→ **Task goal**
Word-for-word transcription: reproduce all of the data, but not the pictures.

→ **Exercise data**
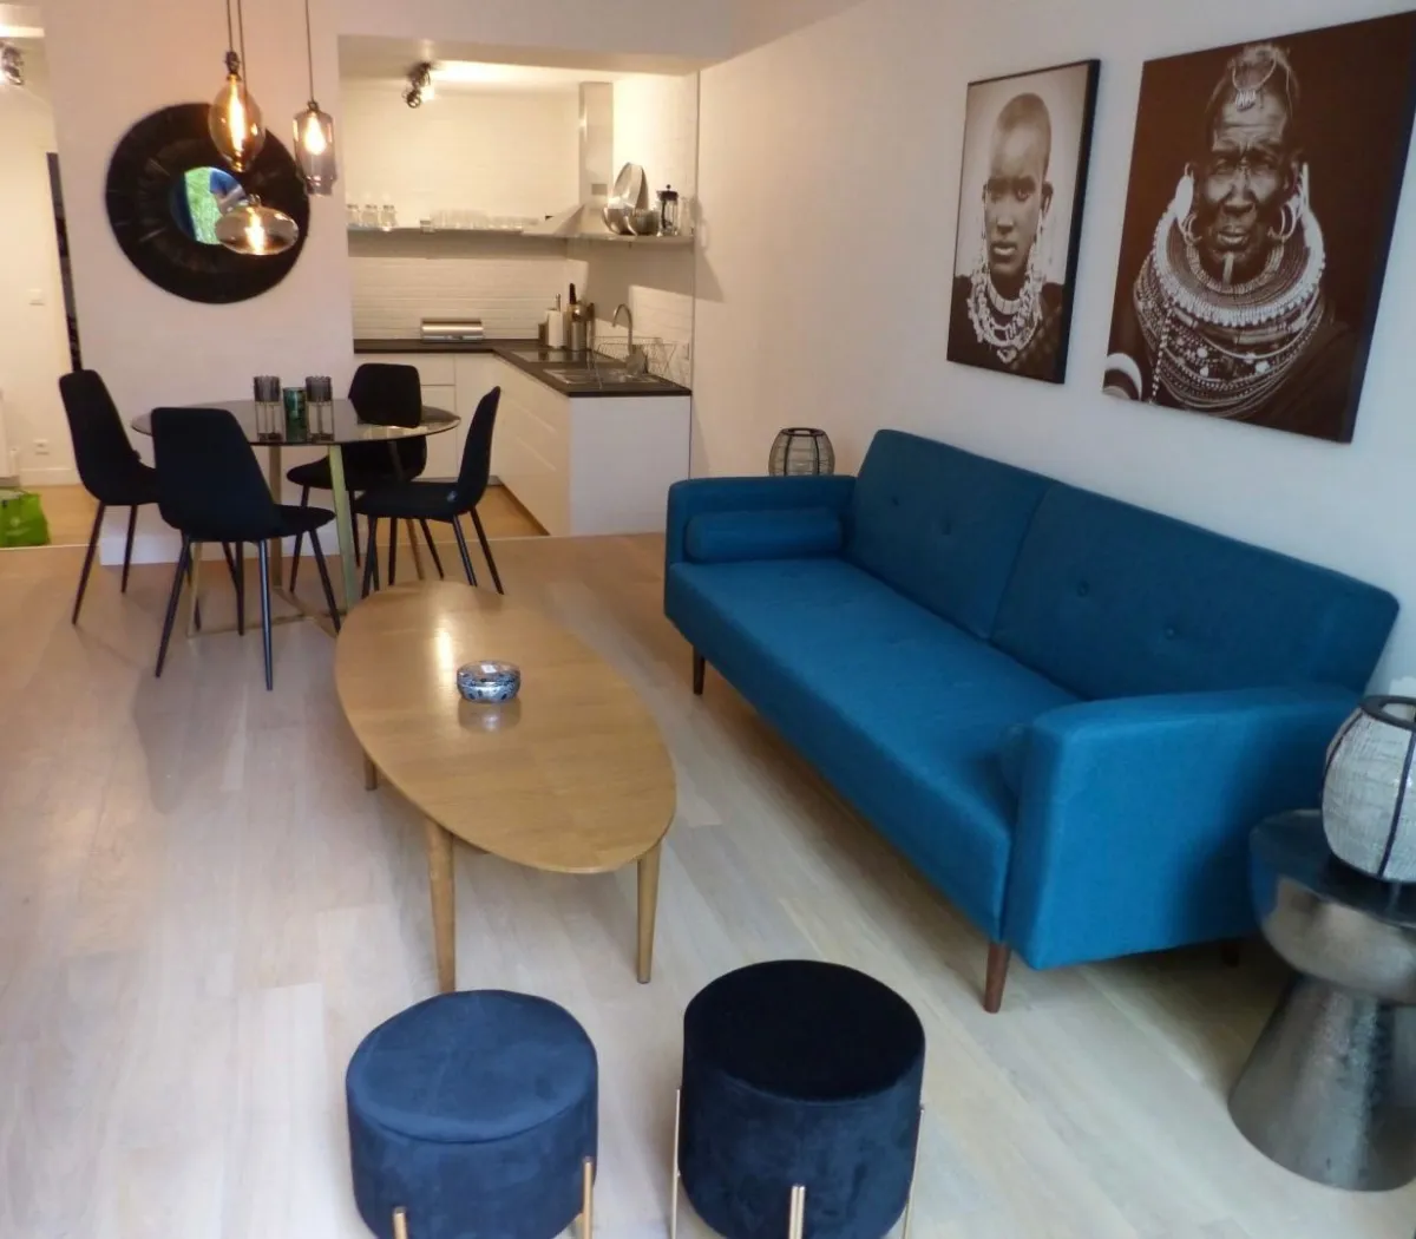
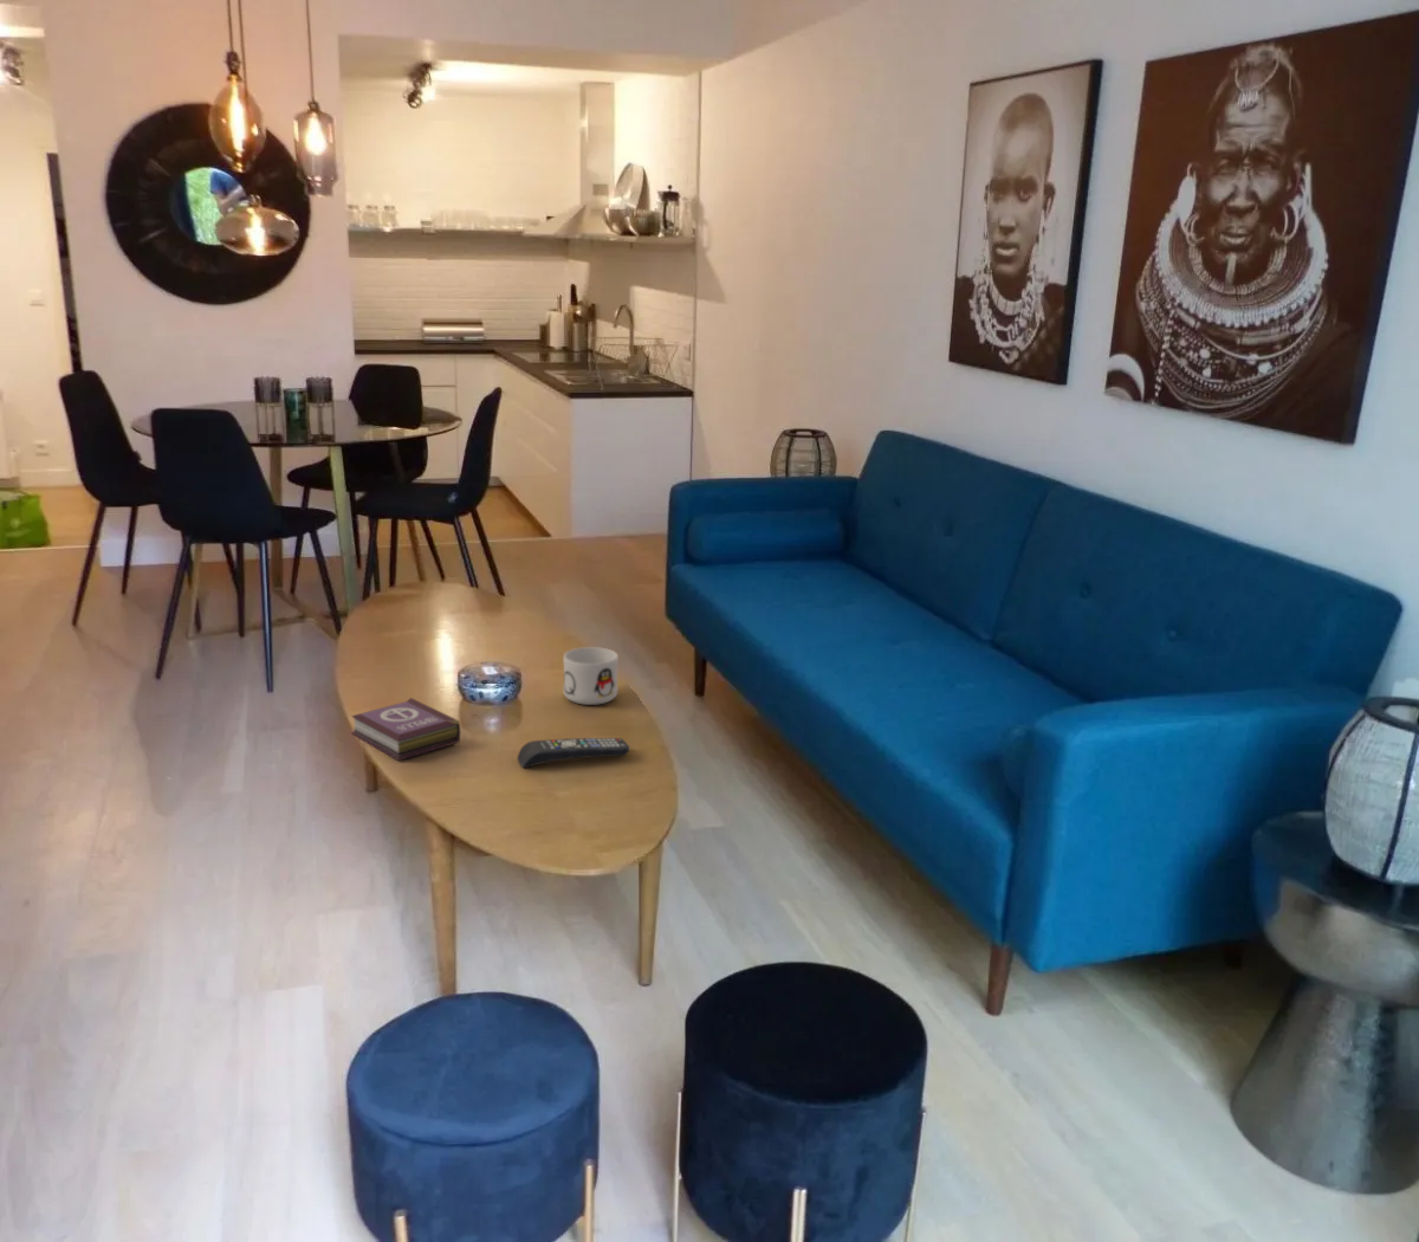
+ mug [562,646,620,706]
+ book [350,696,461,762]
+ remote control [516,737,631,769]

→ **Task response**
+ mug [562,646,620,706]
+ book [350,696,461,762]
+ remote control [516,737,631,769]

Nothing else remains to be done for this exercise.